++++ DATASET EXTRACT
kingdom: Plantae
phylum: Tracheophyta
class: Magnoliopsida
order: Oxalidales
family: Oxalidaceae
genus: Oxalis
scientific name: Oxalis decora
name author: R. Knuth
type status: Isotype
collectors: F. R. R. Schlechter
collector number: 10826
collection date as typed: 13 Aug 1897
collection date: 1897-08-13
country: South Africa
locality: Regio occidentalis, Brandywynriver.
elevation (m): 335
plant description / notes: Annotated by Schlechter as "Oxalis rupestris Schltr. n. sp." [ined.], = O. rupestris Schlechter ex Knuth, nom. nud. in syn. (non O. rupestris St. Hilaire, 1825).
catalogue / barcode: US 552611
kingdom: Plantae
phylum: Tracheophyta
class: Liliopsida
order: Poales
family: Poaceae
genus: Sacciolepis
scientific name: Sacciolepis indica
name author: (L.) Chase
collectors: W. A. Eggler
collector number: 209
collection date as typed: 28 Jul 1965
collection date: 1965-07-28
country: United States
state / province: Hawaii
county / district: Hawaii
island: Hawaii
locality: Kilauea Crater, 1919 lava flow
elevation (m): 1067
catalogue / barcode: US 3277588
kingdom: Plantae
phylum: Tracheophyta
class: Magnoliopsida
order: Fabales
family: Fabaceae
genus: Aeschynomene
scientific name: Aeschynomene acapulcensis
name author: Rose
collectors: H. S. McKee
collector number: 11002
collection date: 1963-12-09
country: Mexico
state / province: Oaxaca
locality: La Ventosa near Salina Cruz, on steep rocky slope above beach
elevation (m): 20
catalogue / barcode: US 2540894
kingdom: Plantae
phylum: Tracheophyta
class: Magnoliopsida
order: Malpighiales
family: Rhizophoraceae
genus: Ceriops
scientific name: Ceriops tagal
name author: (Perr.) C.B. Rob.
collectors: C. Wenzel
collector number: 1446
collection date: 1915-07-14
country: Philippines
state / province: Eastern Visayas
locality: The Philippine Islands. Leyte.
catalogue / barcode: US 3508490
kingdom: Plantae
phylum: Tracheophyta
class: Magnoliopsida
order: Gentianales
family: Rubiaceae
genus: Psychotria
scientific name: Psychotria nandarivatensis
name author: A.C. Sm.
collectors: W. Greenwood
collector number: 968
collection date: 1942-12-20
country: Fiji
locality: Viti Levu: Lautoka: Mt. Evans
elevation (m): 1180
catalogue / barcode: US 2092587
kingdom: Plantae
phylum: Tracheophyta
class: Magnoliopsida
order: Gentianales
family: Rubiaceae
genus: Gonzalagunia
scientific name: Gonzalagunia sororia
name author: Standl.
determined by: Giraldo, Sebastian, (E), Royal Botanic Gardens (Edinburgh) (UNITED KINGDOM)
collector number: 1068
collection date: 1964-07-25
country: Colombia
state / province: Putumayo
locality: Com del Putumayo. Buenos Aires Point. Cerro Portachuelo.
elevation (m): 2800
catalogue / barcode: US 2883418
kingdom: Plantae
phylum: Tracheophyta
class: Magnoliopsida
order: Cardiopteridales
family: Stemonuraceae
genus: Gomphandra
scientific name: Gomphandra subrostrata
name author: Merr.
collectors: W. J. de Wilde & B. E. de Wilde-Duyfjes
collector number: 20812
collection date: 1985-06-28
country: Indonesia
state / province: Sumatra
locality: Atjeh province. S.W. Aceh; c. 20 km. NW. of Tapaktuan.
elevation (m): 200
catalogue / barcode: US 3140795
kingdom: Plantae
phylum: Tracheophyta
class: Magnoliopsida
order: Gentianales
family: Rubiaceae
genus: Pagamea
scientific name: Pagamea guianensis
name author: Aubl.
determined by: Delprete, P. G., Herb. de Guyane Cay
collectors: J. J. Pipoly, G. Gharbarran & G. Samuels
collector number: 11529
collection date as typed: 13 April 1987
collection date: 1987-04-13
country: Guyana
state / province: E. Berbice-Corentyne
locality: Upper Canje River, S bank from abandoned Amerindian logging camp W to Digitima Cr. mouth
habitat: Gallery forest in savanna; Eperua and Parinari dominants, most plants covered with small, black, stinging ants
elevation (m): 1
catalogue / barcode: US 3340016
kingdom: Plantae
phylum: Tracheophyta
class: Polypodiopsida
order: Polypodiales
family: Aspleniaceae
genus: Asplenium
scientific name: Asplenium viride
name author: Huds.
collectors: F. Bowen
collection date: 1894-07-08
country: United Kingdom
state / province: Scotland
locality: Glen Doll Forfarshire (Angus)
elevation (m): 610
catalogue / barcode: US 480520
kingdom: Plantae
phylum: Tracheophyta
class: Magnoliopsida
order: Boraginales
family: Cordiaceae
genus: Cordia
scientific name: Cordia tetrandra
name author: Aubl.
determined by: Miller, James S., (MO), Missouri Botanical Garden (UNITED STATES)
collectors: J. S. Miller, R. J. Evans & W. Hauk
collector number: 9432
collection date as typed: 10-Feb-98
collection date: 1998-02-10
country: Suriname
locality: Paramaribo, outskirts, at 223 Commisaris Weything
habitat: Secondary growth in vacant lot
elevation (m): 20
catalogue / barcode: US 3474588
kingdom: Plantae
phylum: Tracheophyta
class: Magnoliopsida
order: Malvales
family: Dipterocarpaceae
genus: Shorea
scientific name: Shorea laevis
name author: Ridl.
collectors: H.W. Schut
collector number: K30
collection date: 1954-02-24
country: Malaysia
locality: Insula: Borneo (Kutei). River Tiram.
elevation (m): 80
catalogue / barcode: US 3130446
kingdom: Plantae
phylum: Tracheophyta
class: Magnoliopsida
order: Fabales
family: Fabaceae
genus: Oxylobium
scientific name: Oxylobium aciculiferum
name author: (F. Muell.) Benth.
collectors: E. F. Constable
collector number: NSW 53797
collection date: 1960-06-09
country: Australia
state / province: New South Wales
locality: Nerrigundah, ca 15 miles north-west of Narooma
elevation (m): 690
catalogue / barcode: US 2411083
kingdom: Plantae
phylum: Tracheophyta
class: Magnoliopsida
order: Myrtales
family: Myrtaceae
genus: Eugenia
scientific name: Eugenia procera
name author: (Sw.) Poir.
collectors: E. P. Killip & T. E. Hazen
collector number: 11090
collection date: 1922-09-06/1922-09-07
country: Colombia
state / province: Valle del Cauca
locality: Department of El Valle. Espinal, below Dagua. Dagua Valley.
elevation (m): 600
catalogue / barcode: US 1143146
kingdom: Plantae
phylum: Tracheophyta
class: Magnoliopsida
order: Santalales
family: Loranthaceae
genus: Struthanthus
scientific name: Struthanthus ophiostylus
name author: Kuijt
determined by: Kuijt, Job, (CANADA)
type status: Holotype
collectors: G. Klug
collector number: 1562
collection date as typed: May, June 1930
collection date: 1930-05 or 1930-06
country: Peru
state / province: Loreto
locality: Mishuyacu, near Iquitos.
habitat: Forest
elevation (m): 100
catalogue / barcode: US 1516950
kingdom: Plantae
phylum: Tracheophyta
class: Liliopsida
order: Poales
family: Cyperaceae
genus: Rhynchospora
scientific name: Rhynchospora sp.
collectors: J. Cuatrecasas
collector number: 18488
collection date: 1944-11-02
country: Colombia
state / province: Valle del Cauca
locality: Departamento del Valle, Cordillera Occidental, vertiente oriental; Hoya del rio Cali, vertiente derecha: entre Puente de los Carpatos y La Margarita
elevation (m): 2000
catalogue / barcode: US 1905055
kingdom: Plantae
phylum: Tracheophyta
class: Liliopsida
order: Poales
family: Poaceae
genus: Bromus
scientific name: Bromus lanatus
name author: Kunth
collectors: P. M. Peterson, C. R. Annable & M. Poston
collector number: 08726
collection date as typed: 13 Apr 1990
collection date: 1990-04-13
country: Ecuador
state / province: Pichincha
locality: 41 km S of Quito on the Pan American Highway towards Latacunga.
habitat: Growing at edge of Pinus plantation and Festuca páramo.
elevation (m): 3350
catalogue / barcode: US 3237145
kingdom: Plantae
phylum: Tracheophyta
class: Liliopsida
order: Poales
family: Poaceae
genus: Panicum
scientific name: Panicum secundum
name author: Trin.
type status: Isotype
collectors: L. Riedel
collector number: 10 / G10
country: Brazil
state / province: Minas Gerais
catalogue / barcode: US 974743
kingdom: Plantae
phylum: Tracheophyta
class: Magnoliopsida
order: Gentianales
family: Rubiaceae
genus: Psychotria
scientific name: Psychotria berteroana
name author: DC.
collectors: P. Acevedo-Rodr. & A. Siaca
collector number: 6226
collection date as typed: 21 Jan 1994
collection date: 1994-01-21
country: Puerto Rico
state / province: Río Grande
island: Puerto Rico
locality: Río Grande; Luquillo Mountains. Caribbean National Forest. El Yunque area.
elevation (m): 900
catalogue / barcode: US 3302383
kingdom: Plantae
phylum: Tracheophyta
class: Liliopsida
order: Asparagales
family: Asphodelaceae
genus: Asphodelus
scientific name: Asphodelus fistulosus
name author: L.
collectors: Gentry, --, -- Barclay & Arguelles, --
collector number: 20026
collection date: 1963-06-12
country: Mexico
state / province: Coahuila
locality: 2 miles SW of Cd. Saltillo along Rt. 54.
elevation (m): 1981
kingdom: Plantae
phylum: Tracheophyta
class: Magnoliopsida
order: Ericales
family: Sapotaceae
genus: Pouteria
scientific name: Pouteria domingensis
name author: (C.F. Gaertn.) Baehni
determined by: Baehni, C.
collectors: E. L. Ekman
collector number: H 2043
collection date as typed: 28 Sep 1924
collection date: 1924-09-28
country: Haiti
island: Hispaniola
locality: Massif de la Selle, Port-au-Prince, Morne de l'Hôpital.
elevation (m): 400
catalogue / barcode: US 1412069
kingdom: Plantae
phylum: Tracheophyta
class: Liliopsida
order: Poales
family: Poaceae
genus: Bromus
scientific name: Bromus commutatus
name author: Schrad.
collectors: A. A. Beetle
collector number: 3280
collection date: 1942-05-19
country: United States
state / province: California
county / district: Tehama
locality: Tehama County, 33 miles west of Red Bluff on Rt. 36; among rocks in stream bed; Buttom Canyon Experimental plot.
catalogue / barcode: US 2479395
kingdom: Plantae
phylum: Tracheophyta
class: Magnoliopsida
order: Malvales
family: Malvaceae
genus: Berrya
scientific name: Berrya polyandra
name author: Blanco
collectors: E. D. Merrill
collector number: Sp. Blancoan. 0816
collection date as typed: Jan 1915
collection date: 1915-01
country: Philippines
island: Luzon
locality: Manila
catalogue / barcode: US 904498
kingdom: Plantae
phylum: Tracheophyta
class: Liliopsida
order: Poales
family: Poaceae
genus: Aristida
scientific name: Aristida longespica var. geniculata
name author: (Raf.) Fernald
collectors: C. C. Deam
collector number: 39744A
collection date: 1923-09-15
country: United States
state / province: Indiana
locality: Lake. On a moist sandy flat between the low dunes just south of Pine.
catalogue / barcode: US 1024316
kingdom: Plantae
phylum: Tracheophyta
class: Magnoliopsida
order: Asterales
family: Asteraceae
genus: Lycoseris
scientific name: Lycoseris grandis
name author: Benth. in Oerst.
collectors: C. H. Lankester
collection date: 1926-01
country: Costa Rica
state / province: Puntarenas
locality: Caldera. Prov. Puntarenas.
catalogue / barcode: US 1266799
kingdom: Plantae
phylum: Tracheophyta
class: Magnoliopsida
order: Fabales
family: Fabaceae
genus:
++++++++
▶ PROBLEM TO WORK ON: Copy the lines of the records word for word, beginning with the line that holds "scientific name: Aeschynomene acapulcensis" and ending with the line that holds "scientific name: Ceriops tagal", including both of those lines.

▶ IN RESPONSE:
scientific name: Aeschynomene acapulcensis
name author: Rose
collectors: H. S. McKee
collector number: 11002
collection date: 1963-12-09
country: Mexico
state / province: Oaxaca
locality: La Ventosa near Salina Cruz, on steep rocky slope above beach
elevation (m): 20
catalogue / barcode: US 2540894
kingdom: Plantae
phylum: Tracheophyta
class: Magnoliopsida
order: Malpighiales
family: Rhizophoraceae
genus: Ceriops
scientific name: Ceriops tagal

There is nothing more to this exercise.